#### [PROBLEM 1]
According to the captioning transcript, what share of Gen Z viewers say they watch content with captions on most of the time?
#### [PROBLEM 2]
Please pull out each line in the rows that contains the word "body".

#### [TEXT BLOCK]
----------
Search the Site

Episode Transcript

Katie Ryan’s home office in Pittsburgh, Pennsylvania, is pretty run of the mill.

RYAN: I just have a regular Ikea desk. I have a big TV up on the wall. I have a laptop stand with my laptop on it, and then I have a monitor stand that has two monitors on it. There’s a blanket on the floor for my dog, you know.

But the work she does at this desk is seen by millions of people every week.

RYAN: I’ve done the Super Bowl a handful of times, I’ve done the Olympics many times. I just did the Oscars a couple weeks ago. Any sporting event that you can think of, I’ve probably done it. Any major news event that has happened, I have probably been involved in that somehow. Presidential funerals. Presidential debates. I remember when the Boston Marathon bombing happened, the breaking news was just constant. I think I was on the air writing without a commercial break for something like three and a half hours.

Ryan is a captioner. She writes the text transcripts that appear on your TV screen when you turn on closed captioning. She does this in real-time.

RYAN: Most people think their TV just does it. They don’t realize, that there’s a person like me sitting in a room with headphones on. And people don’t realize that it’s happening live. Like, if I’m writing a news broadcast or a sporting event, maybe I have, like five seconds extra than you do when you’re hearing it. And I have to write it at the same time, and try and keep up with all the speedy talkers that are out there. 

In some ways, it’s a good business to be in. One survey found that 50 percent of Americans — and 70 percent of Gen Z viewers — say they watch content with captions on most of the time. But the industry is also rapidly changing. The nimble fingers of human captioners like Katie Ryan are up against the neural networks of artificial intelligence services.
----------
#### [GIVEN RECORDS]
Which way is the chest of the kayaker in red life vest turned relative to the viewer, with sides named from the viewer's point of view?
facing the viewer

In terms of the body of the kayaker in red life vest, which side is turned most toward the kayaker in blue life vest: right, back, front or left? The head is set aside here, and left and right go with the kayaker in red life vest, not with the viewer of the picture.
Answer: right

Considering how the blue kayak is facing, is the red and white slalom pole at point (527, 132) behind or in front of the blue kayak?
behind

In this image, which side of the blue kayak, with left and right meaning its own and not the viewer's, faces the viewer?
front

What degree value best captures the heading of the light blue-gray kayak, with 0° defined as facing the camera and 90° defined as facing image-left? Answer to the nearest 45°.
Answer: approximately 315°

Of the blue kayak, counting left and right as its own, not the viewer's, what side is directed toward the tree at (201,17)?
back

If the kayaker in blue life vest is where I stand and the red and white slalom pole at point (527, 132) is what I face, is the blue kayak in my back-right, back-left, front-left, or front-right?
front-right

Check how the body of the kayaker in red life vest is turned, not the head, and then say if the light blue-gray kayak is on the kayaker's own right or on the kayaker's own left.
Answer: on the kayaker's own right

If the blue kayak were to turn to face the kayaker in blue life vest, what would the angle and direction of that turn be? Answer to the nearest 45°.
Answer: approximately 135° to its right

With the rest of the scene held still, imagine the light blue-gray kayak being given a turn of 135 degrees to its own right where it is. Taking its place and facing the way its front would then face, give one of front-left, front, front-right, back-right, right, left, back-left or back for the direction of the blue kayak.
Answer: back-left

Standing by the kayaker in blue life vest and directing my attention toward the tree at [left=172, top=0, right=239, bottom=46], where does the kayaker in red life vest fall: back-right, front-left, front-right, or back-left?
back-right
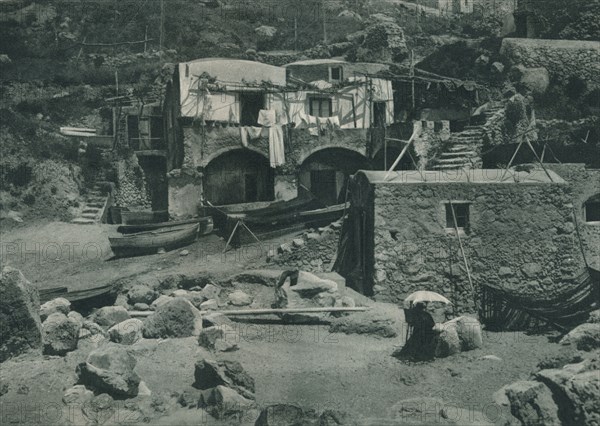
----------
#### [TASK ANSWER 1]
70 percent

#### [TASK ANSWER 2]
In terms of the body of the kayaker in red life vest, which side is turned most toward the kayaker in blue life vest: right, back, front or left? The head is set aside here, and left and right go with the kayaker in red life vest, not with the viewer of the picture.
Check how the body of the kayaker in red life vest is turned, not the head, and then say if the light blue-gray kayak is on the kayaker's own right or on the kayaker's own left.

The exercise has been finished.